Data supplied:
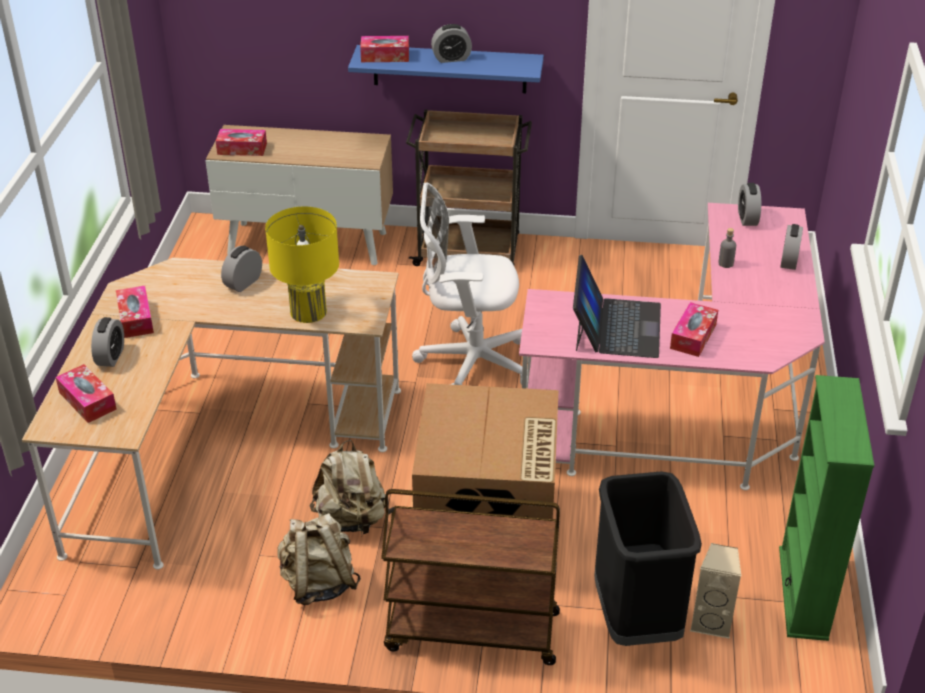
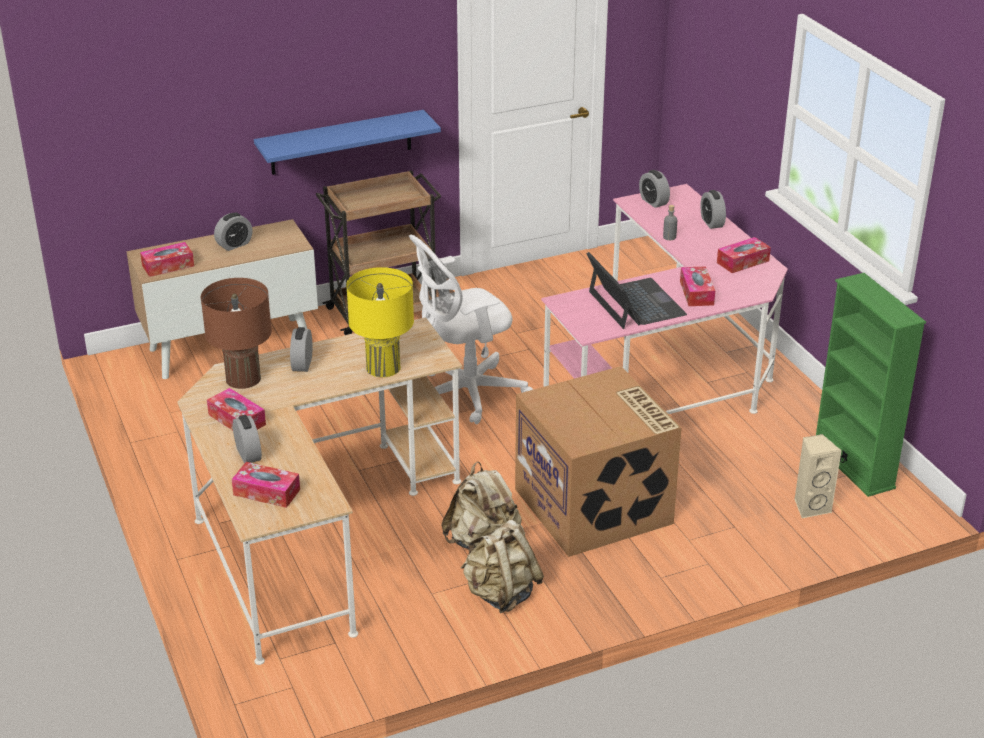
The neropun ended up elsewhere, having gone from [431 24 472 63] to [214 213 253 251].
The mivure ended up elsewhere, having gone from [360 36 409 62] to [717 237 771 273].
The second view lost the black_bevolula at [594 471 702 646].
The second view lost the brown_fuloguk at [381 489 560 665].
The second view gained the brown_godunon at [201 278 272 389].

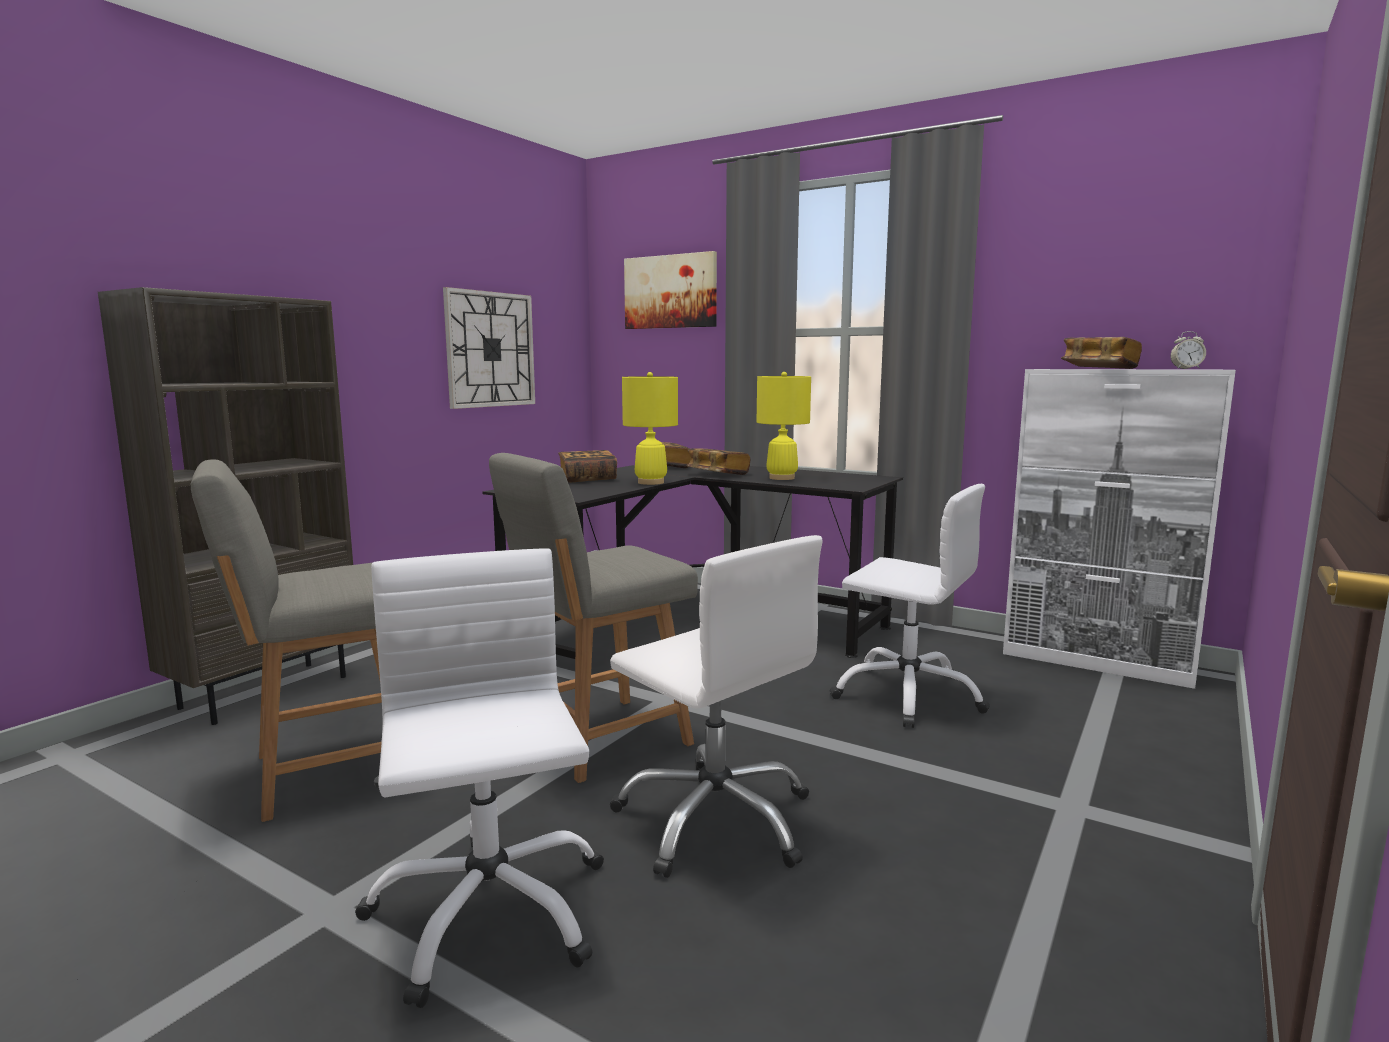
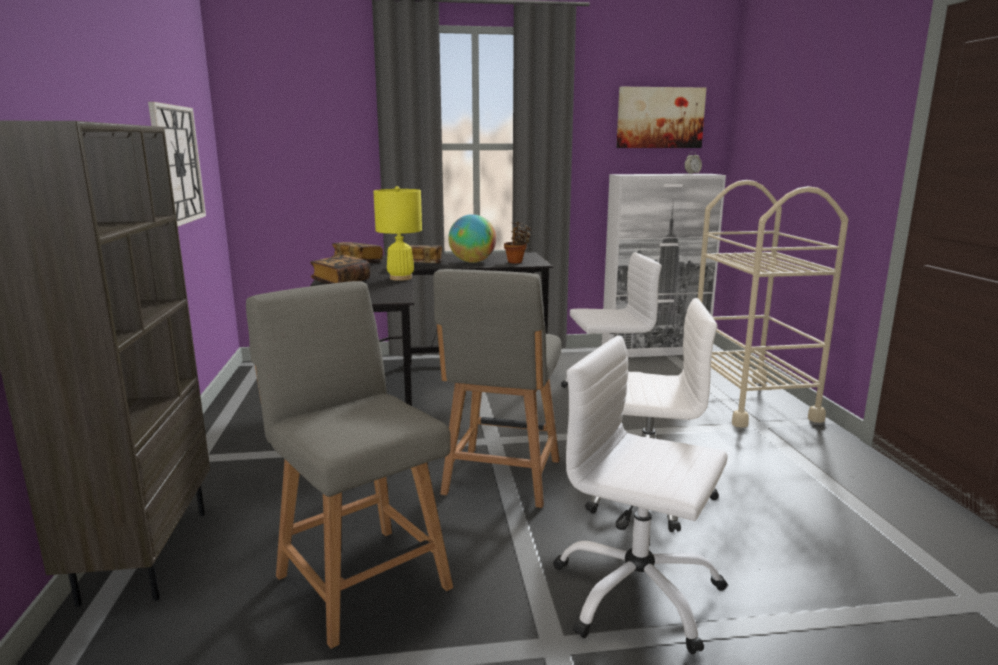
The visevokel ended up elsewhere, having gone from [624 251 717 329] to [616 87 706 148].
The second view lost the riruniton at [1061 337 1142 369].
Where the yellow_godunon stood at [757 372 811 480], the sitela came to stand at [448 214 496 263].
The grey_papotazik at [191 459 382 822] ended up facing another way, 120 degrees clockwise from before.
The second view gained the beige_fuloguk at [698 180 848 428].
The second view gained the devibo at [504 222 531 263].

Work instructions: Everything above from the line containing "The second view lost the black_bevolula" through the line containing "The second view lost the brown_fuloguk" must be copied exactly. Nothing outside that range belongs in the answer.

Result below:
The second view lost the black_bevolula at [594 471 702 646].
The second view lost the brown_fuloguk at [381 489 560 665].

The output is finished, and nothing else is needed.